## Work task:
Copy out every line from the records that includes "down".

*** Opening of Information given ***

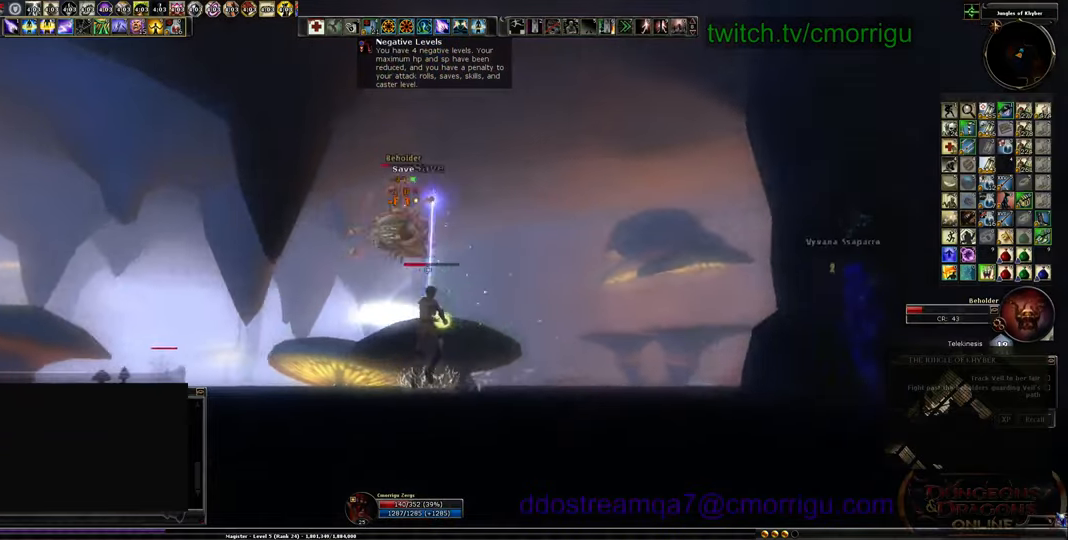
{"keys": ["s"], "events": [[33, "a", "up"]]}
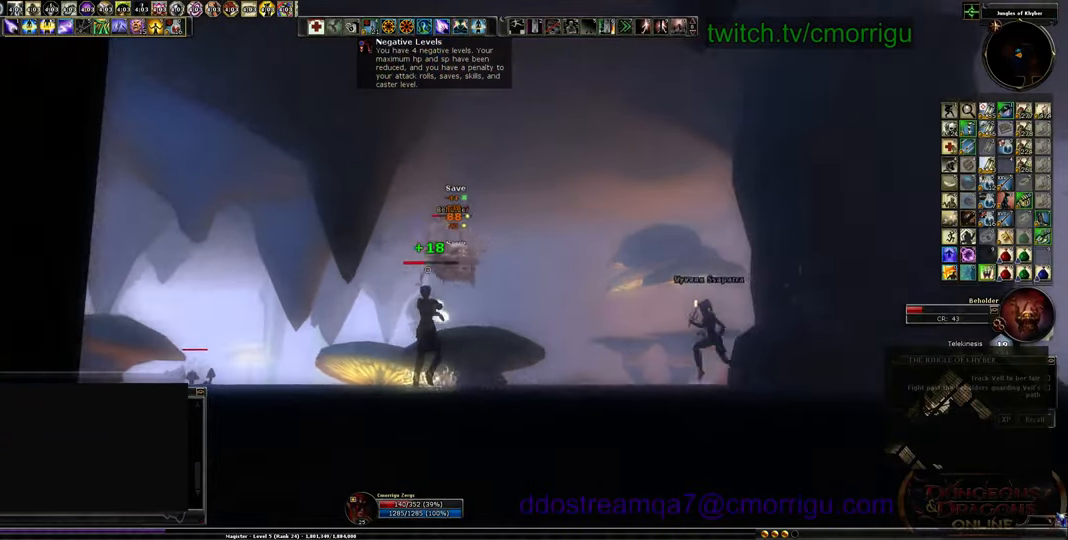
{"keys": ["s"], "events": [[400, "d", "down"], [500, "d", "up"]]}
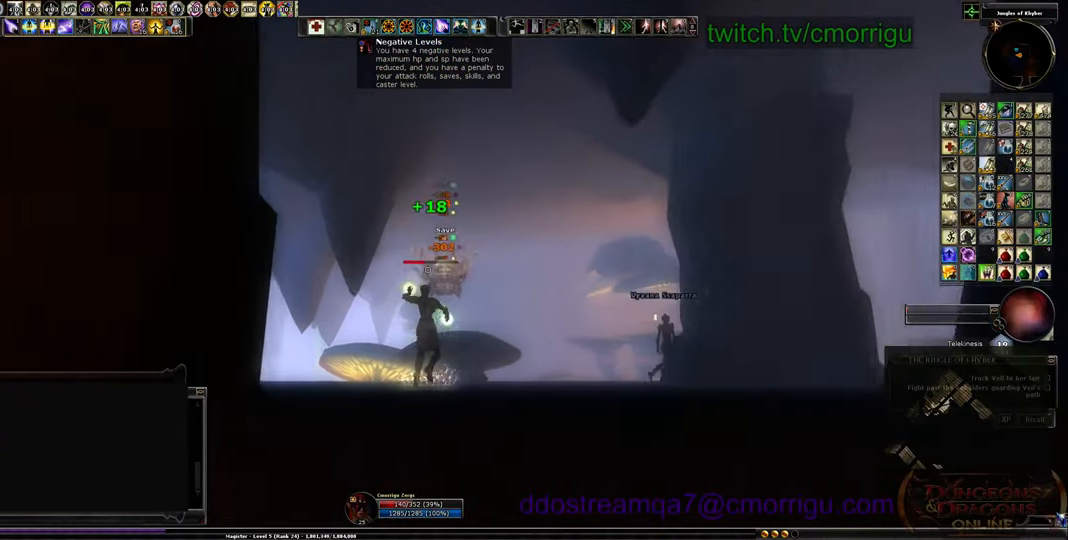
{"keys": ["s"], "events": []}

*** Close of Information given ***
*** Opening of Information given ***

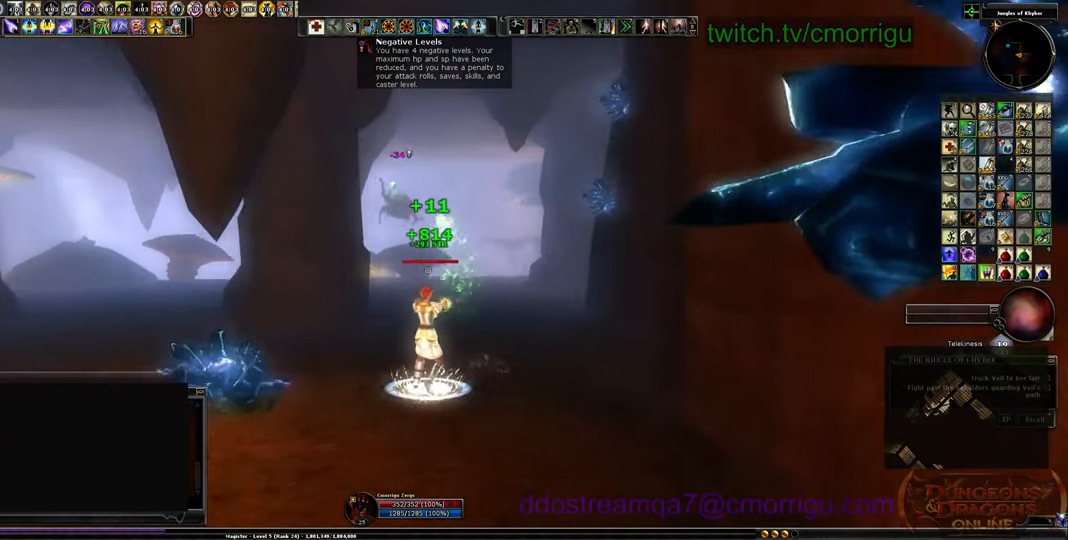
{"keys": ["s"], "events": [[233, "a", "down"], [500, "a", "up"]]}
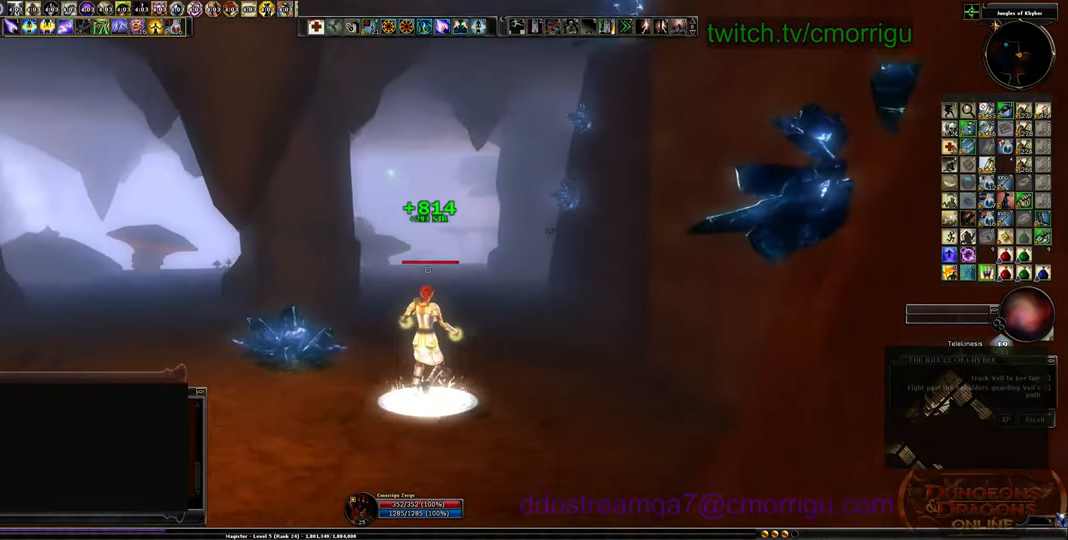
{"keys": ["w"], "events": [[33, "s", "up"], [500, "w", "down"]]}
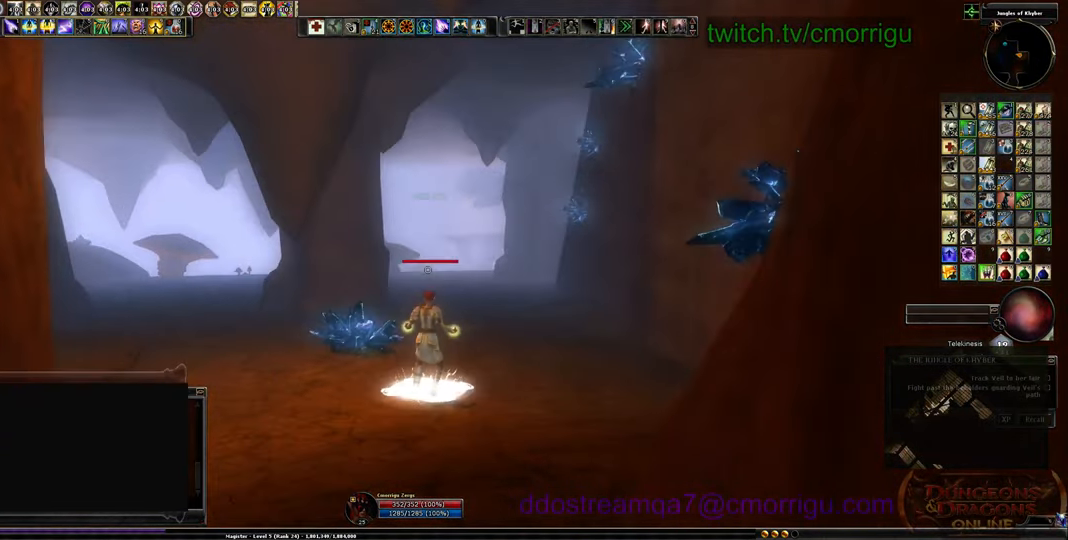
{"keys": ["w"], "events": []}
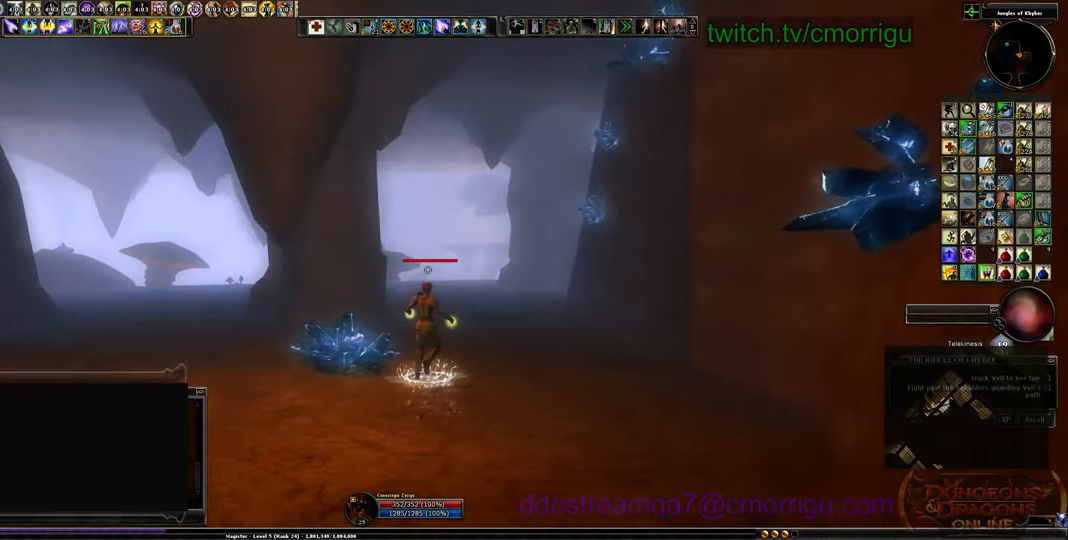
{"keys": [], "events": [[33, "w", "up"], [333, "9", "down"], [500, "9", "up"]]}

*** Close of Information given ***

## Exercise answer:
{"keys": ["s"], "events": [[400, "d", "down"], [500, "d", "up"]]}
{"keys": ["s"], "events": [[233, "a", "down"], [500, "a", "up"]]}
{"keys": ["w"], "events": [[33, "s", "up"], [500, "w", "down"]]}
{"keys": [], "events": [[33, "w", "up"], [333, "9", "down"], [500, "9", "up"]]}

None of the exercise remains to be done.